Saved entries
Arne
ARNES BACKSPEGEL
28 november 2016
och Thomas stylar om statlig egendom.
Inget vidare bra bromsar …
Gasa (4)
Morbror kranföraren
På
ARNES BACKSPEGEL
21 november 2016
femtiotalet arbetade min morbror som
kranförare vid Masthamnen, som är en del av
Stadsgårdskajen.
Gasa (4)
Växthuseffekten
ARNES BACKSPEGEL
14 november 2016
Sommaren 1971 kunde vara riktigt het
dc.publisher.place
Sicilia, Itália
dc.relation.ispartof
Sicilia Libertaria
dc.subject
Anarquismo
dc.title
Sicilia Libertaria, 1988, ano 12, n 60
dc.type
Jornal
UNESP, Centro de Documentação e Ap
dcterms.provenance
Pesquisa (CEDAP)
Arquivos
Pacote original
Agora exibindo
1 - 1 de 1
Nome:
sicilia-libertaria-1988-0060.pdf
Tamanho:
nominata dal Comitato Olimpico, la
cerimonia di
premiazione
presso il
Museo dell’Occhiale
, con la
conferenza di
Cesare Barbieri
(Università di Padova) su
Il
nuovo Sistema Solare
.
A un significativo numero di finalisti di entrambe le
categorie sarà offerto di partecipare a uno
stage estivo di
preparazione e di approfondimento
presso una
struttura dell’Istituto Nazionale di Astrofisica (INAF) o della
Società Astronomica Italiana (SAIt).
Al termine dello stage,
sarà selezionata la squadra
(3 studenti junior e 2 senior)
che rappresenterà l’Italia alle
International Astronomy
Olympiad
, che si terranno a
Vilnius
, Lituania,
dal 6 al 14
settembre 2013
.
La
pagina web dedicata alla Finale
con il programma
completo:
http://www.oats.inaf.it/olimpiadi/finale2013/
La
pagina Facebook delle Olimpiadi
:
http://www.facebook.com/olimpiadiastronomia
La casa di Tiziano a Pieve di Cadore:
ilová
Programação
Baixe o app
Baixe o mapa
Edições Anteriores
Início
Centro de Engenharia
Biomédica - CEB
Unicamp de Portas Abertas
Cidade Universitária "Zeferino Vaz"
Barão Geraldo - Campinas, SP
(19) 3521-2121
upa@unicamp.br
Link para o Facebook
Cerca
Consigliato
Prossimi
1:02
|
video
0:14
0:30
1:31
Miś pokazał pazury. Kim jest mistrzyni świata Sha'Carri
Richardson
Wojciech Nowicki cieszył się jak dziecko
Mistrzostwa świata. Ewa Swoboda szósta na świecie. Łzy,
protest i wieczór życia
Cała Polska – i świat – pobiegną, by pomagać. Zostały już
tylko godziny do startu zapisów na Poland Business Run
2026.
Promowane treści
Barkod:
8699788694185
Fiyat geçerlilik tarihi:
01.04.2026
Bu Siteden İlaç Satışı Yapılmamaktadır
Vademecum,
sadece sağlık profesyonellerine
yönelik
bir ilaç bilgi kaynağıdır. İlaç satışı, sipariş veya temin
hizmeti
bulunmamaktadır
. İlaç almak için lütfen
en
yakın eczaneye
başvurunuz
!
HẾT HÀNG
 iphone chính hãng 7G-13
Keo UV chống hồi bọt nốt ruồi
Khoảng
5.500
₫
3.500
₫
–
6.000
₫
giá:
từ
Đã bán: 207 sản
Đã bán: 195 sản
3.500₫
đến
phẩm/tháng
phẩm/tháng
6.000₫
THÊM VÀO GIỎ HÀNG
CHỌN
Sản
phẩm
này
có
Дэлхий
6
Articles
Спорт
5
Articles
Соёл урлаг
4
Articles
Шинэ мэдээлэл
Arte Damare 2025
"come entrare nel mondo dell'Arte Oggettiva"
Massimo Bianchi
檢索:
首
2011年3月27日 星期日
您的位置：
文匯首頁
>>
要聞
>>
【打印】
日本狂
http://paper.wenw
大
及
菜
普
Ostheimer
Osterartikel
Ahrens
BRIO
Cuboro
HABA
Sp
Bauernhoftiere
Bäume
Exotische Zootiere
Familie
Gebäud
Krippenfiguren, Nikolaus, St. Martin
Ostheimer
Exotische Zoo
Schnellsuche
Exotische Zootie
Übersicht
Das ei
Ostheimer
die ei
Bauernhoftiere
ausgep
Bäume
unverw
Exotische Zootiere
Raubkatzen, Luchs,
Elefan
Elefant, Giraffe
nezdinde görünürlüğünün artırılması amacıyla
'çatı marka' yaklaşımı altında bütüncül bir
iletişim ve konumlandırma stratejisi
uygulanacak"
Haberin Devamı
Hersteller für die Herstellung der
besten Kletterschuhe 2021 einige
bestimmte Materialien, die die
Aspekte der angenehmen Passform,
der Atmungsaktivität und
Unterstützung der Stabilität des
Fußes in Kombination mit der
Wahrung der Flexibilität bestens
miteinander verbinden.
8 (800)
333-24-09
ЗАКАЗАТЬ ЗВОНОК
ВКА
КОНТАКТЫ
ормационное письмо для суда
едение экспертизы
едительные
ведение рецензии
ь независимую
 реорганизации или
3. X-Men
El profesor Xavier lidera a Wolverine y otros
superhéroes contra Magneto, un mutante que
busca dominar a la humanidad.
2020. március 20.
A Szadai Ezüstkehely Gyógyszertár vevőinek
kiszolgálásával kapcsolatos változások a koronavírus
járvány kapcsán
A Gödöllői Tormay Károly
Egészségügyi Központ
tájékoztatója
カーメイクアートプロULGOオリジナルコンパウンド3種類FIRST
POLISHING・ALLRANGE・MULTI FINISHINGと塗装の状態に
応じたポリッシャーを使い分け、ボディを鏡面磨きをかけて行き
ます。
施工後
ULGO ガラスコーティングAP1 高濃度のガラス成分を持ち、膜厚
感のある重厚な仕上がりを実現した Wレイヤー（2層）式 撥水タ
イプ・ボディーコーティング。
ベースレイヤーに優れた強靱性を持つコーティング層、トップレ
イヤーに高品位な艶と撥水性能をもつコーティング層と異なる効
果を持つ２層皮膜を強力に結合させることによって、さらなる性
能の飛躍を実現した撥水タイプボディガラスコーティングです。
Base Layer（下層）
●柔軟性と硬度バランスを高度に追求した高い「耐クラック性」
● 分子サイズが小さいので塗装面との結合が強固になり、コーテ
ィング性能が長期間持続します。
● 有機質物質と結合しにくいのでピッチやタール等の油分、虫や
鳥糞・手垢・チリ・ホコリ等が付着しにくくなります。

## [WORK ITEM]
In how many lines of the data does the string "november" appear? Only the number should be given.

## [WRITTEN RESPONSE]
3